Arts and entertainment thrive in the crowded give-and-take of city life. Enticing arts scenes and buzzing nightlife are selling points for cities that wish to attract the best-educated workers. On the other hand, young artists’ access to lively downtowns becomes blocked when restrictions on urban construction cause living expenses to go up. What should go up instead are skyscrapers, whose efficient use of limited acreage helps reduce the cost of city life. Locals often resist high-rises, fearing overcrowding and a loss of neighborhood character, but tall buildings designed with plenty of ground-floor shops and entertainment generate a vibrant street life of their own.

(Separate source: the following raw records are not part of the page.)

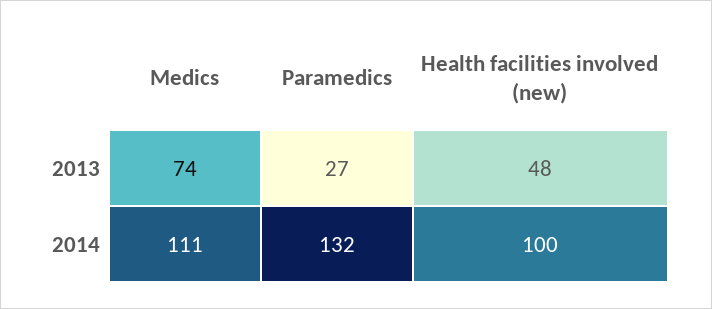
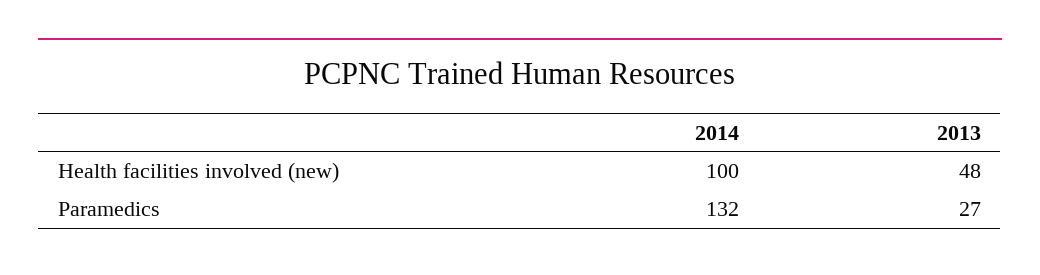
Medics, 2013: 74 -> none
Medics, 2014: 111 -> none

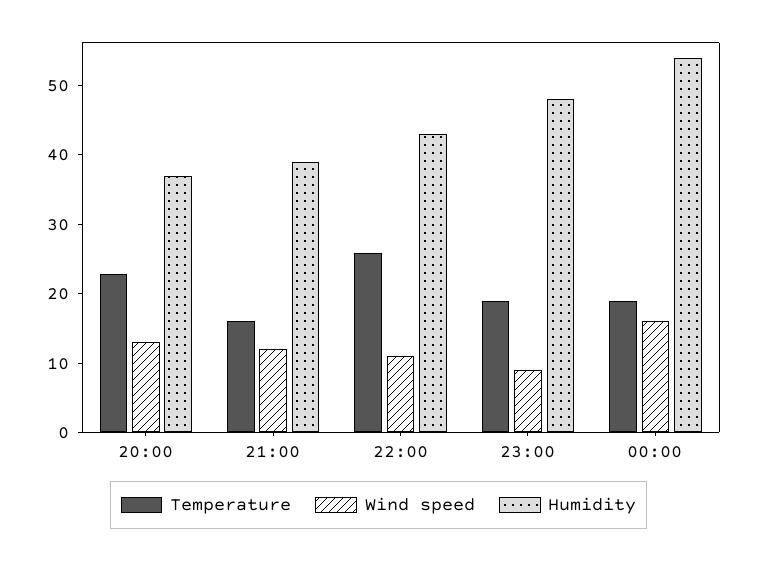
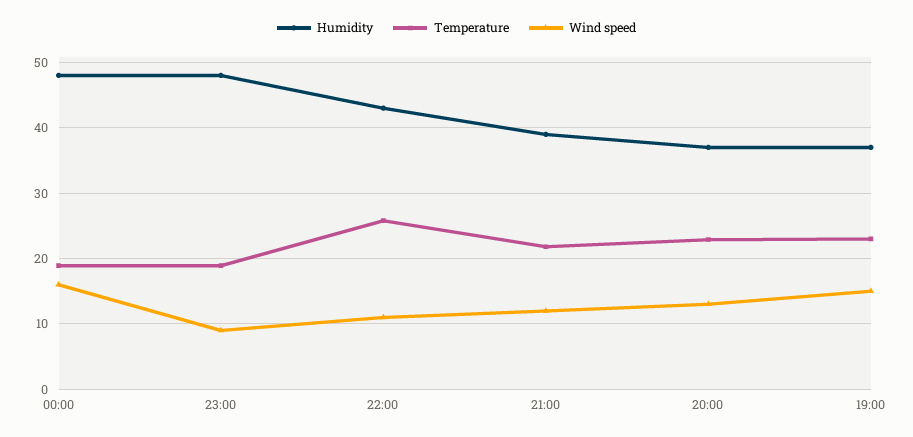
Temperature, 21:00: 16 -> 22
Humidity, 00:00: 54 -> 48
Humidity, 19:00: none -> 37
Temperature, 19:00: none -> 23
Wind speed, 19:00: none -> 15

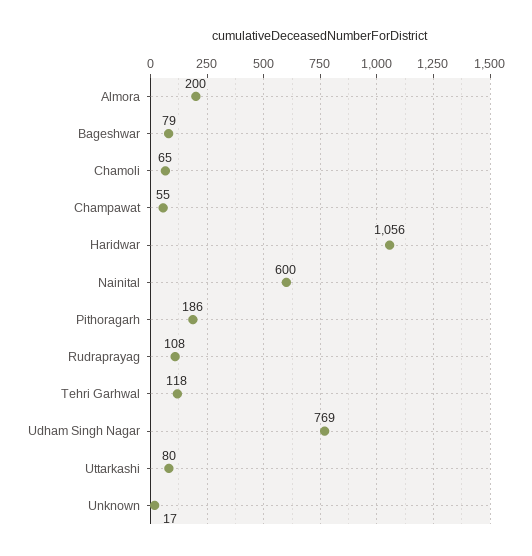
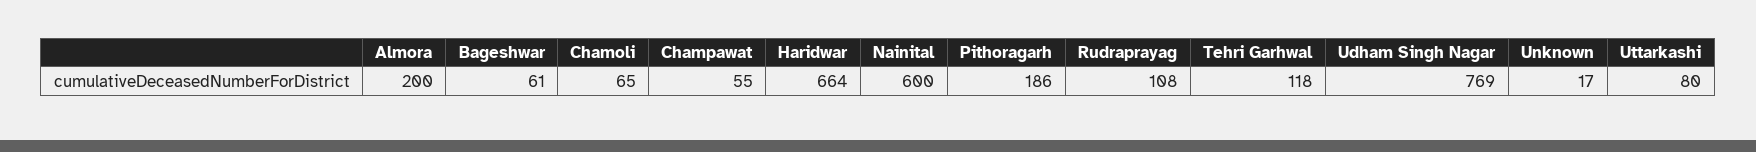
Bageshwar: 79 -> 61
Haridwar: 1056 -> 664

In the US, many policies encourage people to leave cities for suburbia. The mortgage-interest tax deduction makes home ownership more valuable, while federal support for highway construction makes it easier to work in town and live in the suburbs. However, large suburban home sizes and long commutes increase energy costs and pollution. Meanwhile, attempts to limit construction in greener states shift housing demand to browner areas, which worsens overall environmental damage. Cities, on the other hand, reduce per-person environmental impacts with densely built neighborhoods and shorter commutes. Wooded urban parks and enhanced entertainment options remedy some of the quality-of-life issues that drive residents to the suburbs.
Every city is unique, and each succeeds in its own way. Some, like Hong Kong and Singapore, emphasize good governance and free markets; others, like Boston and Minneapolis, feature excellent universities; still others, like Paris and Dubai, offer urban pleasures. Many municipalities have become centers of finance and technology; some cities are known for the physical beauty of their locale.
Even successful cities struggle under misaligned public policies that restrict their growth while propping up dying areas. Restrictions on trade and immigration also blunt the vibrancy urban life. Meanwhile, if developing nations copy Western policies that encourage suburban sprawl, the world will face vastly increased environmental burdens.
Big cities, then, are idea factories that lead to increased productivity, improved opportunities for the poor, and reduced environmental impact. Cities are vital to the progress of human civilization; if not supported by public policy, public police should at least not constrain them.